Stored dataset items

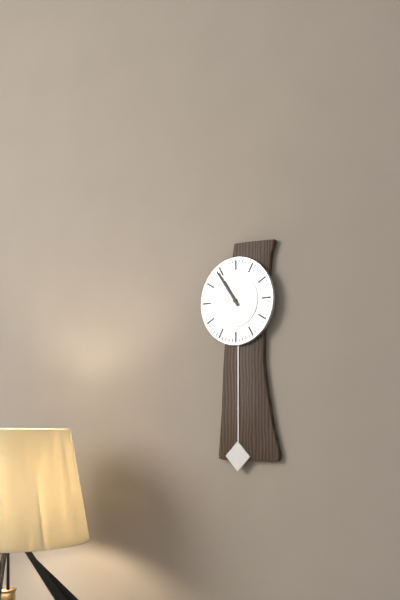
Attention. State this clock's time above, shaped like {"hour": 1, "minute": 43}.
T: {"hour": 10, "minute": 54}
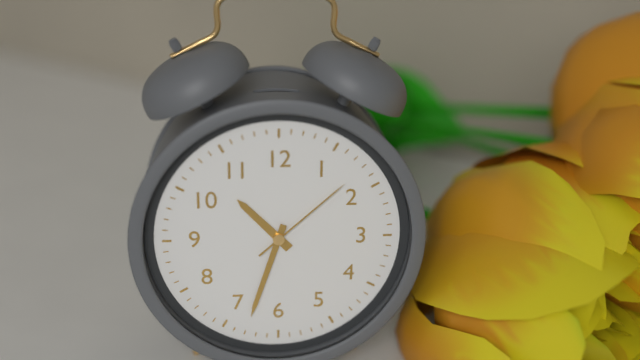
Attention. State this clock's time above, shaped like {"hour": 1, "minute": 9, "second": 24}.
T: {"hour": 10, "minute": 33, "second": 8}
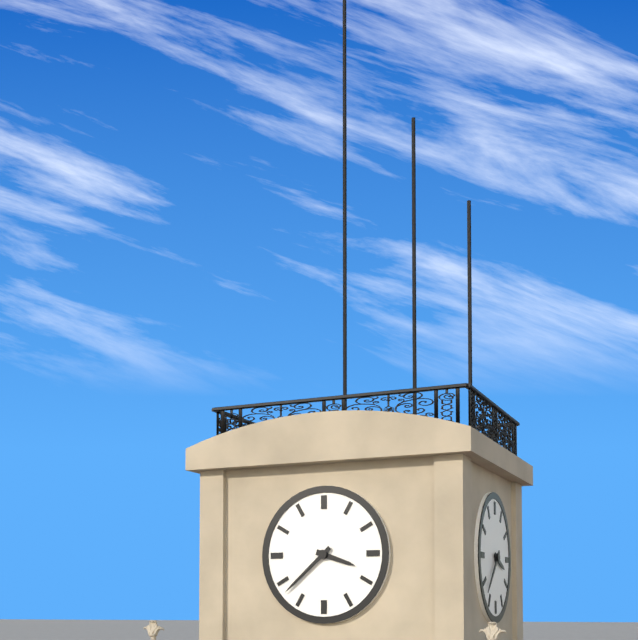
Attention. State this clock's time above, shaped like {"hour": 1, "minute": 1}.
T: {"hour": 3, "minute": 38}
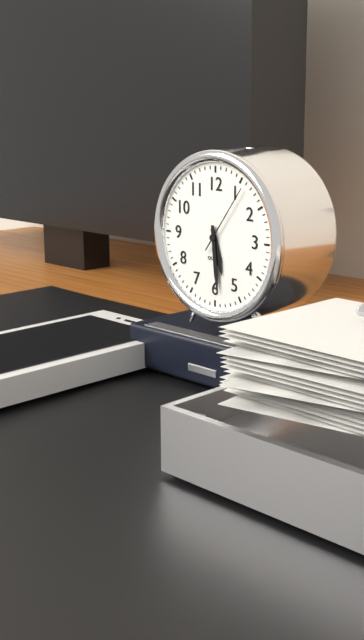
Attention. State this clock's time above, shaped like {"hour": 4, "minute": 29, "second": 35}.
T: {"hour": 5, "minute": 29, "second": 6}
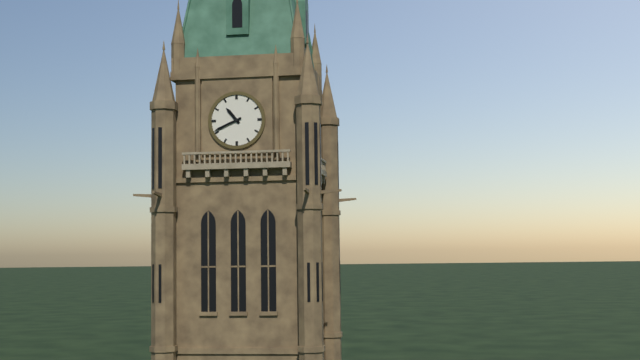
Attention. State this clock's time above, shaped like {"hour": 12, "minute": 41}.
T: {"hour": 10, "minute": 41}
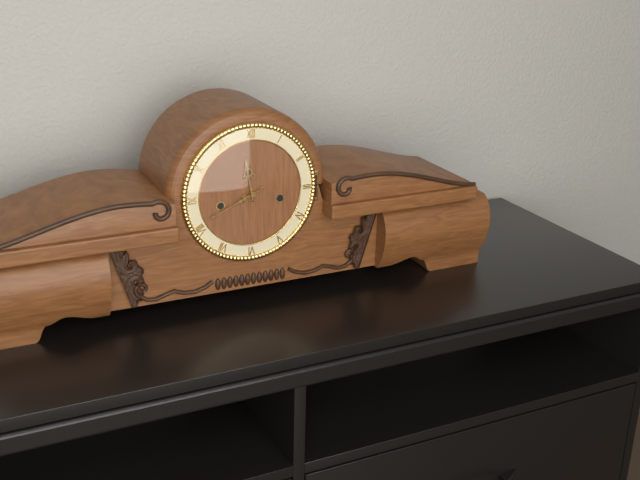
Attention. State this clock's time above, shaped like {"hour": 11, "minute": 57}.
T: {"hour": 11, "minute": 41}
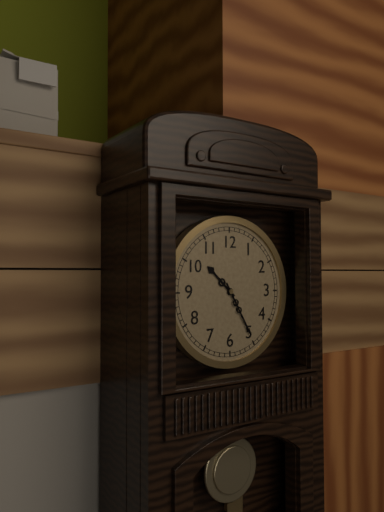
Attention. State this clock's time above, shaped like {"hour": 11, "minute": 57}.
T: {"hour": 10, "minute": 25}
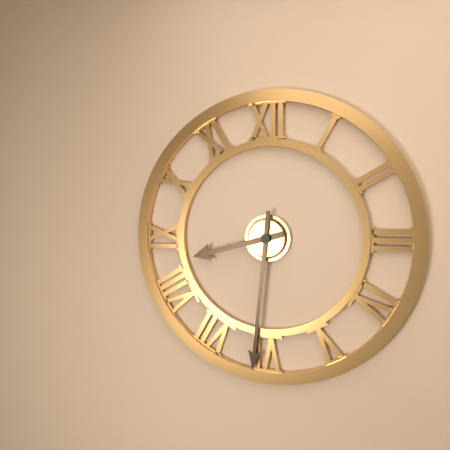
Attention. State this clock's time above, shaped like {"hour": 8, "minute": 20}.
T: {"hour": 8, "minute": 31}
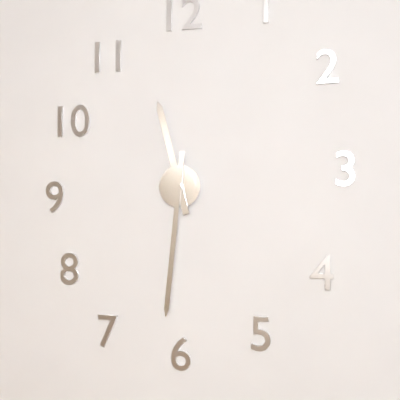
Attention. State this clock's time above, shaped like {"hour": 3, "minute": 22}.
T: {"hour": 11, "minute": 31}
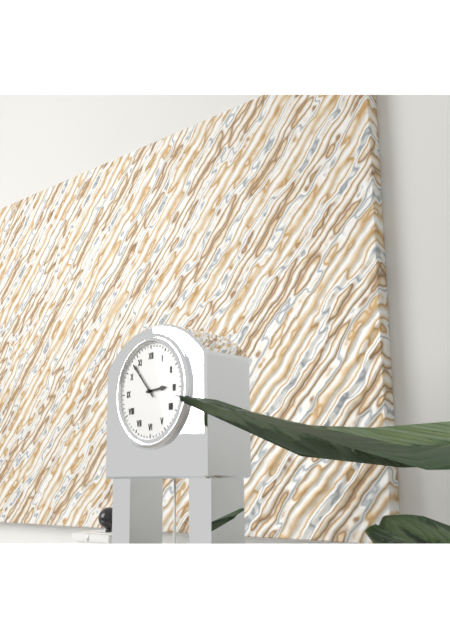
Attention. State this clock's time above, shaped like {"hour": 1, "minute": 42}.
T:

WHAT TO PRODUCE: Show each line of the entries above that contains the word "this", and copy every such line in full.

COMPLETE ANSWER:
Attention. State this clock's time above, shaped like {"hour": 1, "minute": 43}.
Attention. State this clock's time above, shaped like {"hour": 1, "minute": 9, "second": 24}.
Attention. State this clock's time above, shaped like {"hour": 1, "minute": 1}.
Attention. State this clock's time above, shaped like {"hour": 4, "minute": 29, "second": 35}.
Attention. State this clock's time above, shaped like {"hour": 12, "minute": 41}.
Attention. State this clock's time above, shaped like {"hour": 11, "minute": 57}.
Attention. State this clock's time above, shaped like {"hour": 11, "minute": 57}.
Attention. State this clock's time above, shaped like {"hour": 8, "minute": 20}.
Attention. State this clock's time above, shaped like {"hour": 3, "minute": 22}.
Attention. State this clock's time above, shaped like {"hour": 1, "minute": 42}.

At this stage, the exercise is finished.